I swallowed hard as the people around me began to stand up and move off the plane. The half-remembered world of my childhood was just a narrow corridor away. I slung my carry-on bag over my shoulder and shuffled into the stream of people exiting the plane.
When I exited the plane and that eerily familiar wall of heat slammed into me, it chased away the black fog in an instant. When I took my first deep breath of the sweet Cairo air a word began repeating in my head over and over like a drumbeat. Out of my control it thudded along with the beat of my heart. Home.
I was distracted as we went to check our bags, and we met my grandfather at the airport. The word was thumping in my head, it drowned out everything else. The more I breathed the air and saw the streets and heard the high-pitched honking of the cars the louder the drumbeat grew. When my grandfather's car pulled up in front of our old apartment building the drumbeat exploded into thunderclaps. Home, home, home. You are home.

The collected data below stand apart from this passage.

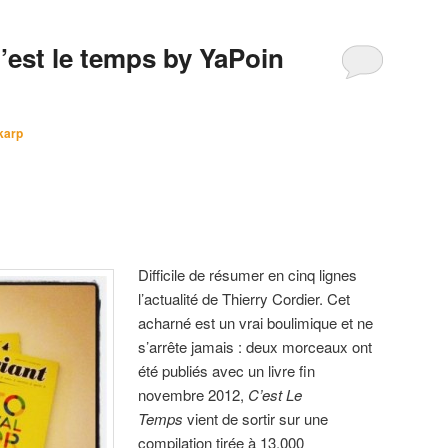
est le temps by YaPoin
karp
Difficile de résumer en cinq lignes
l’actualité de Thierry Cordier. Cet
acharné est un vrai boulimique et ne
s’arrête jamais : deux morceaux ont
été publiés avec un livre fin
novembre 2012,
C’est Le
Temps
vient de sortir sur une
compilation tirée à 13.000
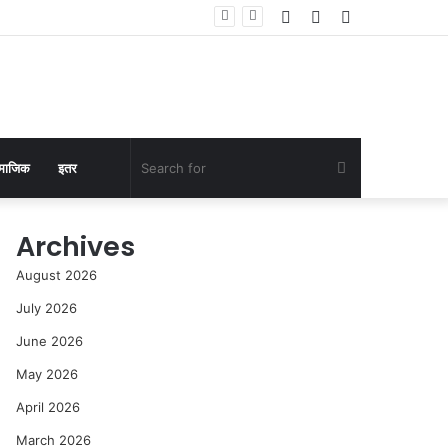
Log
Random
Sidebar
In
Article
Search
माजिक
इतर
for
Archives
August 2026
July 2026
June 2026
May 2026
April 2026
March 2026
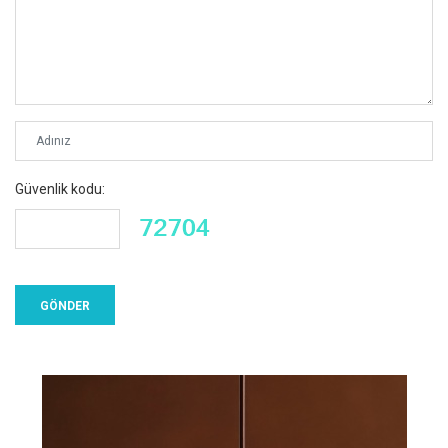
Güvenlik kodu:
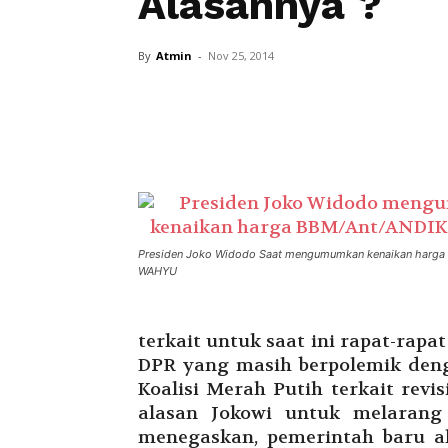
Alasannya ?
By
Atmin
-
Nov 25, 2014
Presiden Joko Widodo Saat mengumumkan kenaikan harga
WAHYU
terkait untuk saat ini rapat-rap
DPR yang masih berpolemik deng
Koalisi Merah Putih terkait revi
alasan Jokowi untuk melarang
menegaskan, pemerintah baru a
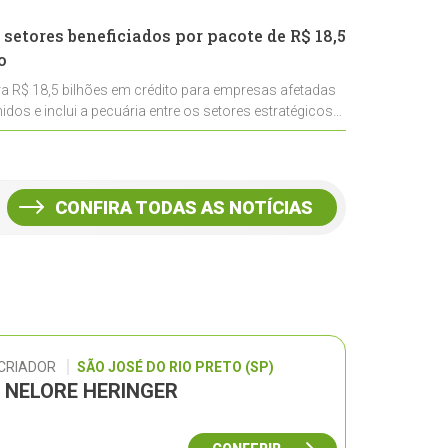
 setores beneficiados por pacote de R$ 18,5
o
ra R$ 18,5 bilhões em crédito para empresas afetadas
idos e inclui a pecuária entre os setores estratégicos
CONFIRA TODAS AS NOTÍCIAS
 CRIADOR
SÃO JOSÉ DO RIO PRETO (SP)
L NELORE HERINGER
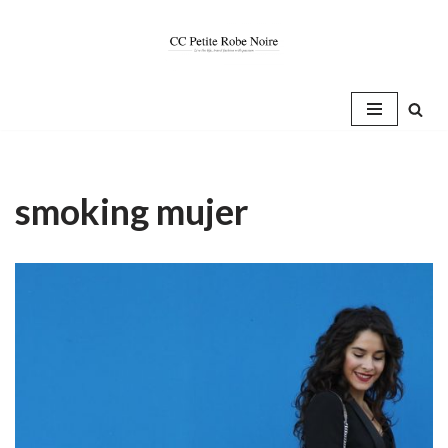
Saltar
al
contenido
smoking mujer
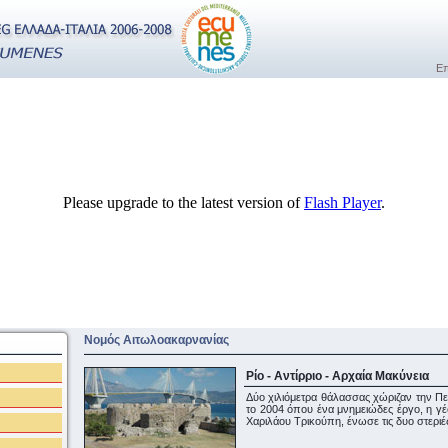
Επ
Please upgrade to the latest version of
Flash Player
.
Νομός Αιτωλοακαρνανίας
Ρίο - Αντίρριο - Αρχαία Μακύνεια
Δύο χιλιόμετρα θάλασσας χώριζαν την Π
το 2004 όπου ένα μνημειώδες έργο, η γέ
Χαριλάου Τρικούπη, ένωσε τις δυο στεριέ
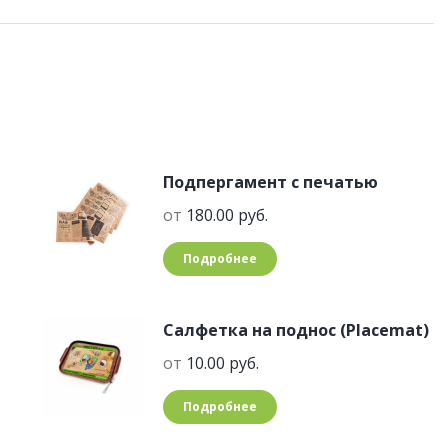
Подпергамент с печатью
от
180.00
руб.
Подробнее
Салфетка на поднос (Placemat)
от
10.00
руб.
Подробнее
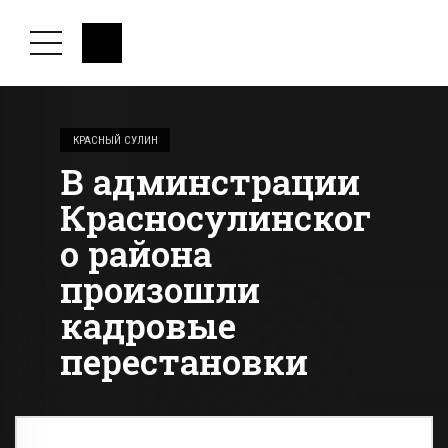
КРАСНЫЙ СУЛИН
В админстрации
Красносулинског
о района
произошли
кадровые
перестановки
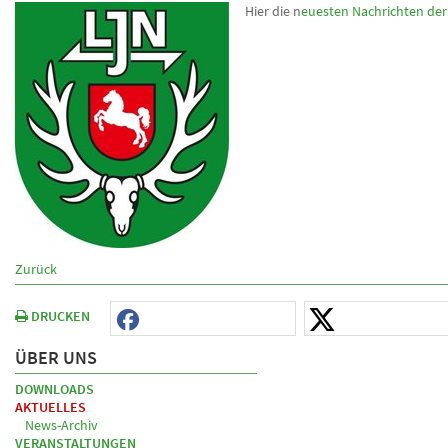
Hier die n
euesten Nachrichten der
Zurück
DRUCKEN
ÜBER UNS
DOWNLOADS
AKTUELLES
News-Archiv
VERANSTALTUNGEN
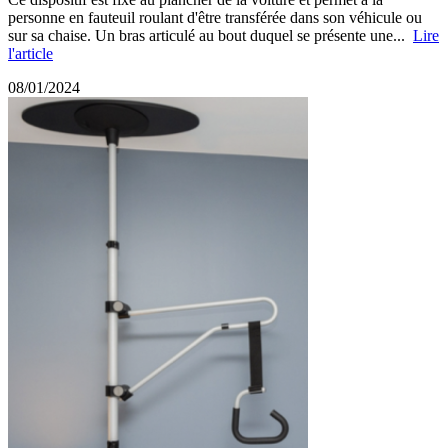
personne en fauteuil roulant d'être transférée dans son véhicule ou
sur sa chaise. Un bras articulé au bout duquel se présente une...
Lire
l'article
08/01/2024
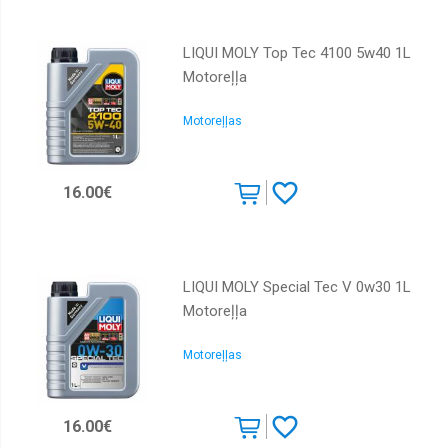
LIQUI MOLY Top Tec 4100 5w40 1L
Motoreļļa
Motoreļļas
16.00€
LIQUI MOLY Special Tec V 0w30 1L
Motoreļļa
Motoreļļas
16.00€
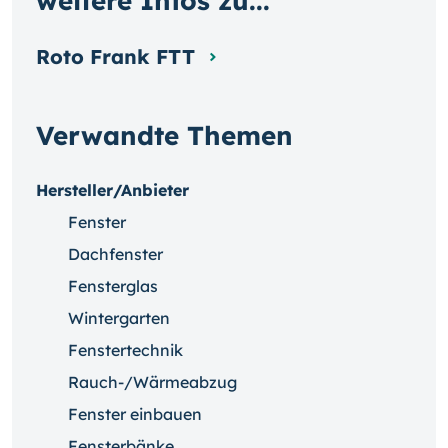
weitere Infos zu...
Roto Frank FTT
Verwandte Themen
Hersteller/Anbieter
Fenster
Dachfenster
Fensterglas
Wintergarten
Fenstertechnik
Rauch-/Wärmeabzug
Fenster einbauen
Fensterbänke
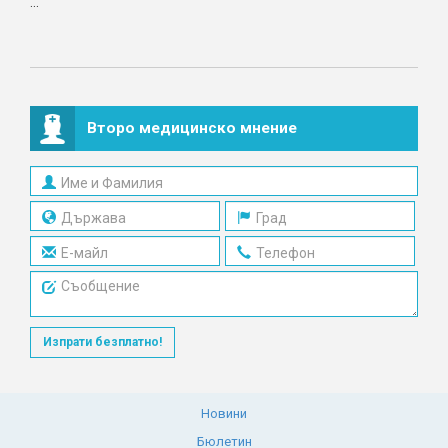
...
Второ медицинско мнение
Изпрати безплатно!
Новини
Бюлетин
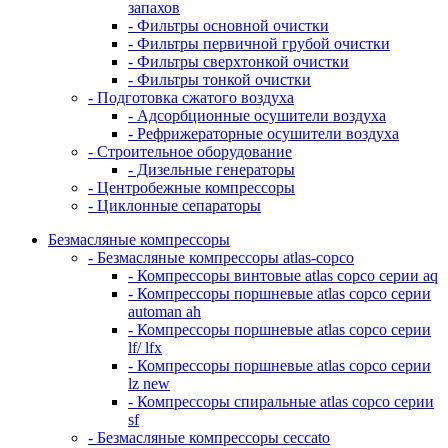
запахов
- Фильтры основной очистки
- Фильтры первичной грубой очистки
- Фильтры сверхтонкой очистки
- Фильтры тонкой очистки
- Подготовка сжатого воздуха
- Адсорбционные осушители воздуха
- Рефрижераторные осушители воздуха
- Строительное оборудование
- Дизельные генераторы
- Центробежные компрессоры
- Циклонные сепараторы
Безмасляные компрессоры
- Безмасляные компрессоры atlas-copco
- Компрессоры винтовые atlas copco серии aq
- Компрессоры поршневые atlas copco серии
automan ah
- Компрессоры поршневые atlas copco серии
lf/ lfx
- Компрессоры поршневые atlas copco серии
lz new
- Компрессоры спиральные atlas copco серии
sf
- Безмасляные компрессоры ceccato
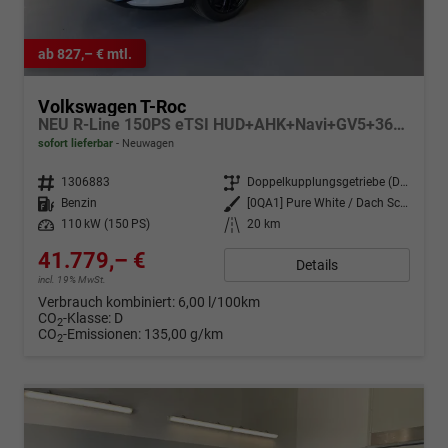
ab 827,– € mtl.
Volkswagen T-Roc
NEU R-Line 150PS eTSI HUD+AHK+Navi+GV5+360°+IQ.Light+Parklenk+eHeck+BlackStyle
sofort lieferbar
Neuwagen
Fahrzeugnr.
1306883
Getriebe
Doppelkupplungsgetriebe (DSG)
Kraftstoff
Benzin
Außenfarbe
[0QA1] Pure White / Dach Schwarz
Leistung
110 kW (150 PS)
Kilometerstand
20 km
41.779,– €
Details
incl. 19% MwSt.
Verbrauch kombiniert:
6,00 l/100km
CO
-Klasse:
D
2
CO
-Emissionen:
135,00 g/km
2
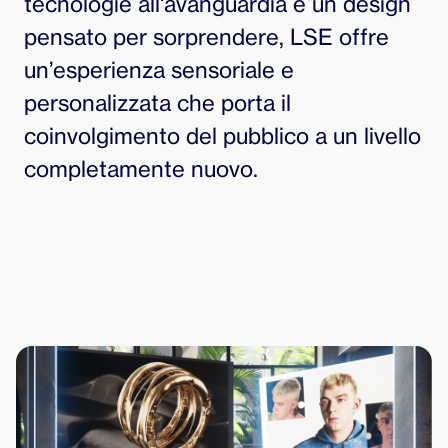
tecnologie all'avanguardia e un design
pensato per sorprendere, LSE offre
un’esperienza sensoriale e
personalizzata che porta il
coinvolgimento del pubblico a un livello
completamente nuovo.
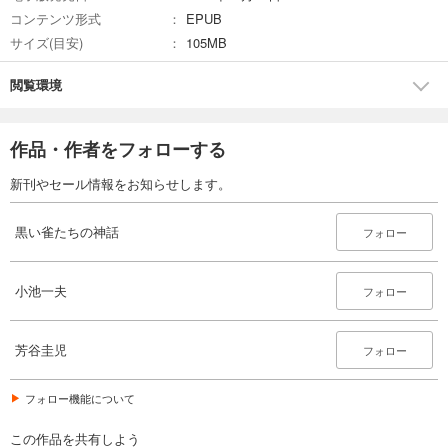
コンテンツ形式
EPUB
サイズ(目安)
105MB
閲覧環境
作品・作者をフォローする
新刊やセール情報をお知らせします。
黒い雀たちの神話
フォロー
小池一夫
フォロー
芳谷圭児
フォロー
フォロー機能について
この作品を共有しよう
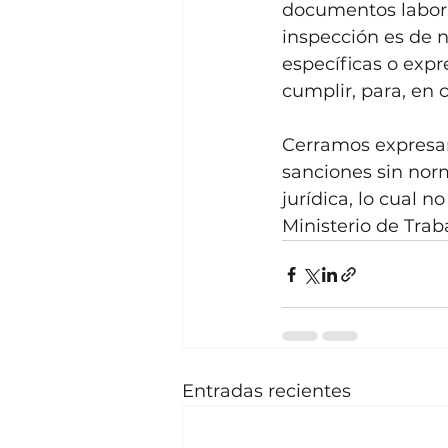
documentos labora
inspección es de 
específicas o exp
cumplir, para, en 
Cerramos expresan
sanciones sin nor
jurídica, lo cual n
Ministerio de Trab
Entradas recientes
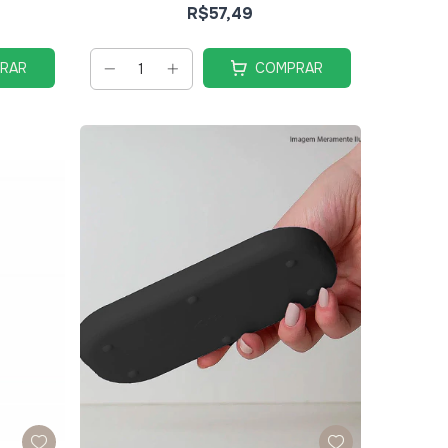
R$57,49
RAR
COMPRAR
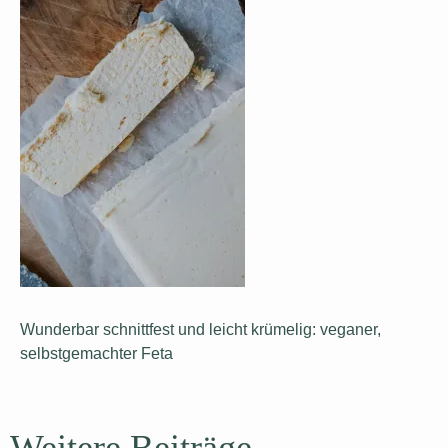
Wunderbar schnittfest und leicht krümelig: veganer,
selbstgemachter Feta
Weitere Beiträge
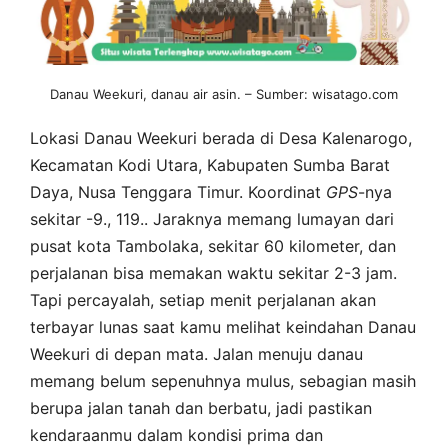
Danau Weekuri, danau air asin. – Sumber: wisatago.com
Lokasi Danau Weekuri berada di Desa Kalenarogo,
Kecamatan Kodi Utara, Kabupaten Sumba Barat
Daya, Nusa Tenggara Timur. Koordinat
GPS
-nya
sekitar -9., 119.. Jaraknya memang lumayan dari
pusat kota Tambolaka, sekitar 60 kilometer, dan
perjalanan bisa memakan waktu sekitar 2-3 jam.
Tapi percayalah, setiap menit perjalanan akan
terbayar lunas saat kamu melihat keindahan Danau
Weekuri di depan mata. Jalan menuju danau
memang belum sepenuhnya mulus, sebagian masih
berupa jalan tanah dan berbatu, jadi pastikan
kendaraanmu dalam kondisi prima dan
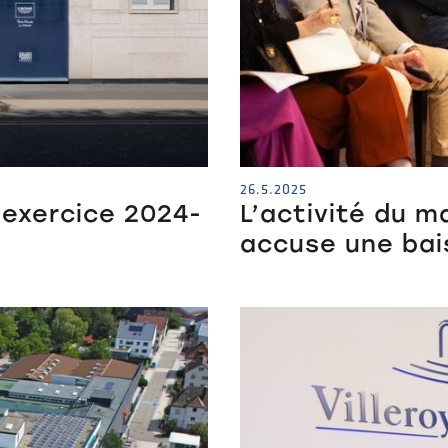
26.5.2025
l’exercice 2024-
L’activité du m
accuse une bai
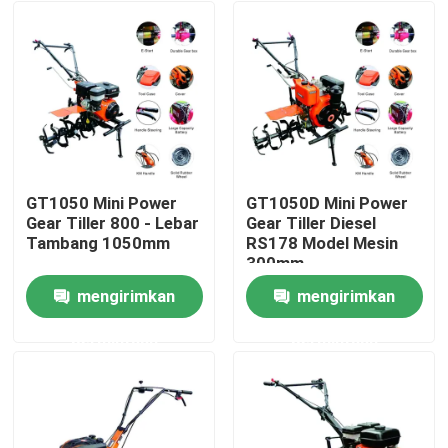
GT1050 Mini Power
GT1050D Mini Power
Gear Tiller 800 - Lebar
Gear Tiller Diesel
Tambang 1050mm
RS178 Model Mesin
300mm
mengirimkan
mengirimkan
Rumah
permintaan
permintaan
Tentang kita
Kontak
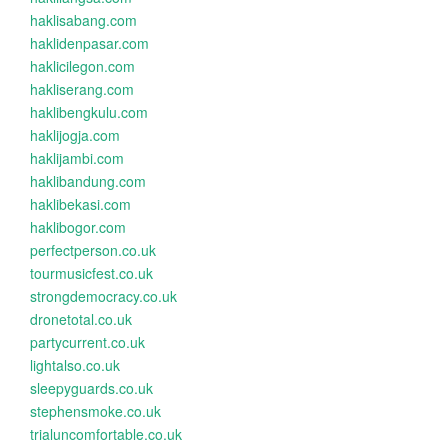
haklisabang.com
haklidenpasar.com
haklicilegon.com
hakliserang.com
haklibengkulu.com
haklijogja.com
haklijambi.com
haklibandung.com
haklibekasi.com
haklibogor.com
perfectperson.co.uk
tourmusicfest.co.uk
strongdemocracy.co.uk
dronetotal.co.uk
partycurrent.co.uk
lightalso.co.uk
sleepyguards.co.uk
stephensmoke.co.uk
trialuncomfortable.co.uk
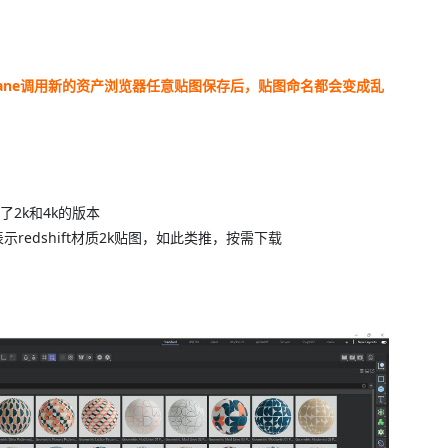
ctane调用新的资产浏览器任意贴图保存后，贴图命名都会变成乱
作了2k和4k的版本
2k”表示redshift材质2k贴图，如此类推，按需下载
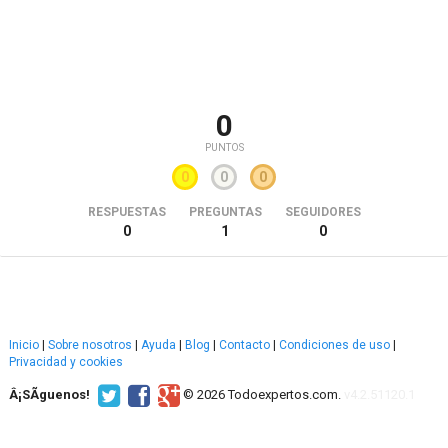
0
PUNTOS
0
0
0
RESPUESTAS
PREGUNTAS
SEGUIDORES
0
1
0
Inicio
|
Sobre nosotros
|
Ayuda
|
Blog
|
Contacto
|
Condiciones de uso
|
Privacidad y cookies
Â¡SÃ­guenos!
© 2026 Todoexpertos.com.
v4.2.51120.1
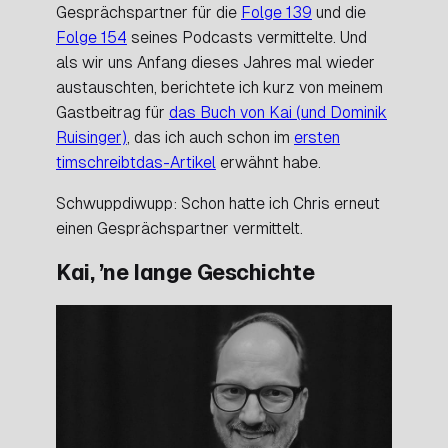
Gesprächspartner für die
Folge 139
und die
Folge 154
seines Podcasts vermittelte. Und
als wir uns Anfang dieses Jahres mal wieder
austauschten, berichtete ich kurz von meinem
Gastbeitrag für
das Buch von Kai (und Dominik
Ruisinger)
, das ich auch schon im
ersten
timschreibtdas-Artikel
erwähnt habe.
Schwuppdiwupp: Schon hatte ich Chris erneut
einen Gesprächspartner vermittelt.
Kai, ’ne lange Geschichte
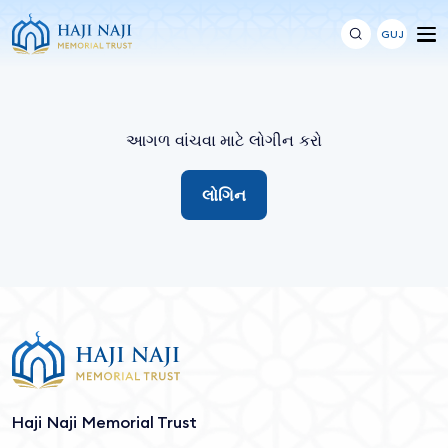
GUJ
આગળ વાંચવા માટે લોગીન કરો
લોગિન
Haji Naji Memorial Trust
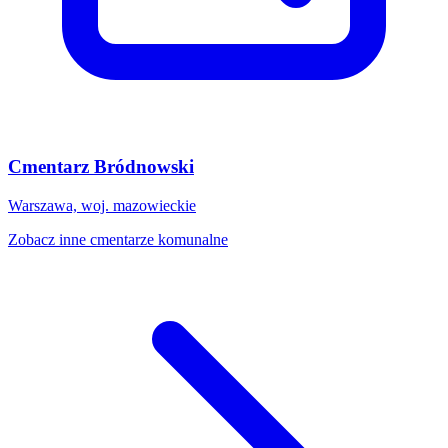
Cmentarz Bródnowski
Warszawa, woj. mazowieckie
Zobacz inne cmentarze komunalne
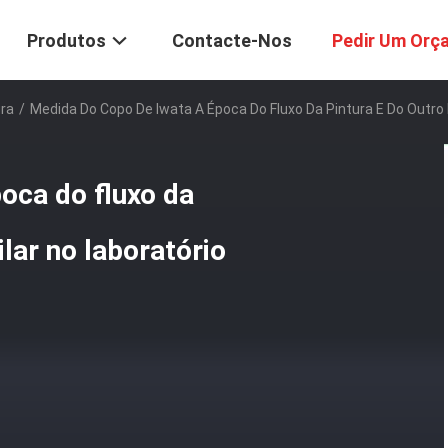
Produtos
Contacte-Nos
Pedir Um Orç
ra
/
Medida Do Copo De Iwata A Época Do Fluxo Da Pintura E Do Outro L
oca do fluxo da
ilar no laboratório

It was staggering how wholly foreign a place could be, yet how achingly familiar. Logically, I understood that Cairo was not home. I didn't speak the language, nor was I familiar with their culture or daily life; I was a Canadian through-and-through. I would never in my life be able to fit into this place. But despite all of that I felt the most deafening sense of belonging.
As I stood there, staring up at the decrepit old building, fuzzy-dreamlike images from my childhood began to shake off their cobwebs and dance to life. Things half-remembered and vaguely recalled were suddenly available to me, whole and full with stunning clarity. All at once I was experiencing a ballet of senses; the crumbled sidewalk and the thin cake of sand on everything in site and the incessant honking of Cairo drivers and the stiff, dry, heat came together with the air that smelled like honey and jasmine and I was five years old again. I was five years old, skipping home from school, staring up at the same building, whole-heartedly believing that it was prettier than the pyramids.
Basking in the glow of the warm embers of memories, I felt safe and I felt real and I felt right. Egypt was home and that was all there was to it. Nothing has ever made as much sense to me in the moment, yet so little out of it as that did.
I spent ten days there five in our old apartment building, two in Luxor and three at our beach house in Alexandria. Although my grandfather had been living there, our old apartment had been exactly as we'd left it down to the Johnny Bravo stickers on the frame of the bunk bed my brother and I once shared. It was like living in someone else's life all these memories I didn't know I had continued to materialize out of thin air at the slightest provocation. I could suddenly remember my brother and I throwing paper airplanes at the street cleaners from our balcony until they would yell strange curses we couldn't understand up at us, shaking their fists and spitting. I could remember the way to the bakery and what fig cookies looked like. I remembered the way to a park I'd played at as a child and how to get to the lion cage in the Cairo Zoo; and once I got there I remembered how it felt when the lion-keeper had handed me a metal pole and a chunk of meat almost as big as I was to feed to one of the enormous males.
I'm under no false illusions that I could ever live in Egypt. I do not hold some holier-than-thou belief that I have some kind of right to the country because it was my home for a couple of years. I understand that I will always be a foreigner there and nothing can change that. None of these things alter the fact that it is my home. It always will be.